● Exercise prompt: Reproduce the text of the rows without changes, from the very first line through the line holding "количество насекомых —", both included.

● Extracted information:
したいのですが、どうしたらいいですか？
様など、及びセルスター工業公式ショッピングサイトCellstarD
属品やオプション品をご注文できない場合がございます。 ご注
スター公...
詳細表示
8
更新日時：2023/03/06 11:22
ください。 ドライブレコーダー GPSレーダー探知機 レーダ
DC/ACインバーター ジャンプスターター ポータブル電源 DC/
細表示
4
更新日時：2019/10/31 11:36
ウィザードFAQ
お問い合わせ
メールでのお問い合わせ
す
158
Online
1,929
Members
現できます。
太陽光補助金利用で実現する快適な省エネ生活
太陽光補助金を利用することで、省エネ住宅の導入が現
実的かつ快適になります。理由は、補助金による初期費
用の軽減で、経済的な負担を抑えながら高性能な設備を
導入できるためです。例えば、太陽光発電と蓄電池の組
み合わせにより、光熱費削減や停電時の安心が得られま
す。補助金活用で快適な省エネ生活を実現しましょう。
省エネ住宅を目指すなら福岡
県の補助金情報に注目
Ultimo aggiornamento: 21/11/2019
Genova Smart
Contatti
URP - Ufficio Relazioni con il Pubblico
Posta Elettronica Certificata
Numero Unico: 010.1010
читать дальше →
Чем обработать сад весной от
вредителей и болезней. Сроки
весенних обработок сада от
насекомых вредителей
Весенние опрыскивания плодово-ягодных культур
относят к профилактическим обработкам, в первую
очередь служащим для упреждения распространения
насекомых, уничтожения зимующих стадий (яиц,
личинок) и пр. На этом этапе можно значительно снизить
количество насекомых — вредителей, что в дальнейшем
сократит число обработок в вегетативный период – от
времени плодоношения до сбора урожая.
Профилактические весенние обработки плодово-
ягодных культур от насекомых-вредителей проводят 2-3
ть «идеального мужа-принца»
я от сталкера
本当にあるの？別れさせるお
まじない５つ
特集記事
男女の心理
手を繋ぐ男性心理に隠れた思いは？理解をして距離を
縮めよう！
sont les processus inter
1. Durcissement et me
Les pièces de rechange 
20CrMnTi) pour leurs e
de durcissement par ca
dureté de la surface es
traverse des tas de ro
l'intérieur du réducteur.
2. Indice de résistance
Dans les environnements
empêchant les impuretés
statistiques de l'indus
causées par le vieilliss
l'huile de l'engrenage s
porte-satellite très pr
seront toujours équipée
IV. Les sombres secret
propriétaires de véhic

● Exercise result:
したいのですが、どうしたらいいですか？
様など、及びセルスター工業公式ショッピングサイトCellstarD
属品やオプション品をご注文できない場合がございます。 ご注
スター公...
詳細表示
8
更新日時：2023/03/06 11:22
ください。 ドライブレコーダー GPSレーダー探知機 レーダ
DC/ACインバーター ジャンプスターター ポータブル電源 DC/
細表示
4
更新日時：2019/10/31 11:36
ウィザードFAQ
お問い合わせ
メールでのお問い合わせ
す
158
Online
1,929
Members
現できます。
太陽光補助金利用で実現する快適な省エネ生活
太陽光補助金を利用することで、省エネ住宅の導入が現
実的かつ快適になります。理由は、補助金による初期費
用の軽減で、経済的な負担を抑えながら高性能な設備を
導入できるためです。例えば、太陽光発電と蓄電池の組
み合わせにより、光熱費削減や停電時の安心が得られま
す。補助金活用で快適な省エネ生活を実現しましょう。
省エネ住宅を目指すなら福岡
県の補助金情報に注目
Ultimo aggiornamento: 21/11/2019
Genova Smart
Contatti
URP - Ufficio Relazioni con il Pubblico
Posta Elettronica Certificata
Numero Unico: 010.1010
читать дальше →
Чем обработать сад весной от
вредителей и болезней. Сроки
весенних обработок сада от
насекомых вредителей
Весенние опрыскивания плодово-ягодных культур
относят к профилактическим обработкам, в первую
очередь служащим для упреждения распространения
насекомых, уничтожения зимующих стадий (яиц,
личинок) и пр. На этом этапе можно значительно снизить
количество насекомых — вредителей, что в дальнейшем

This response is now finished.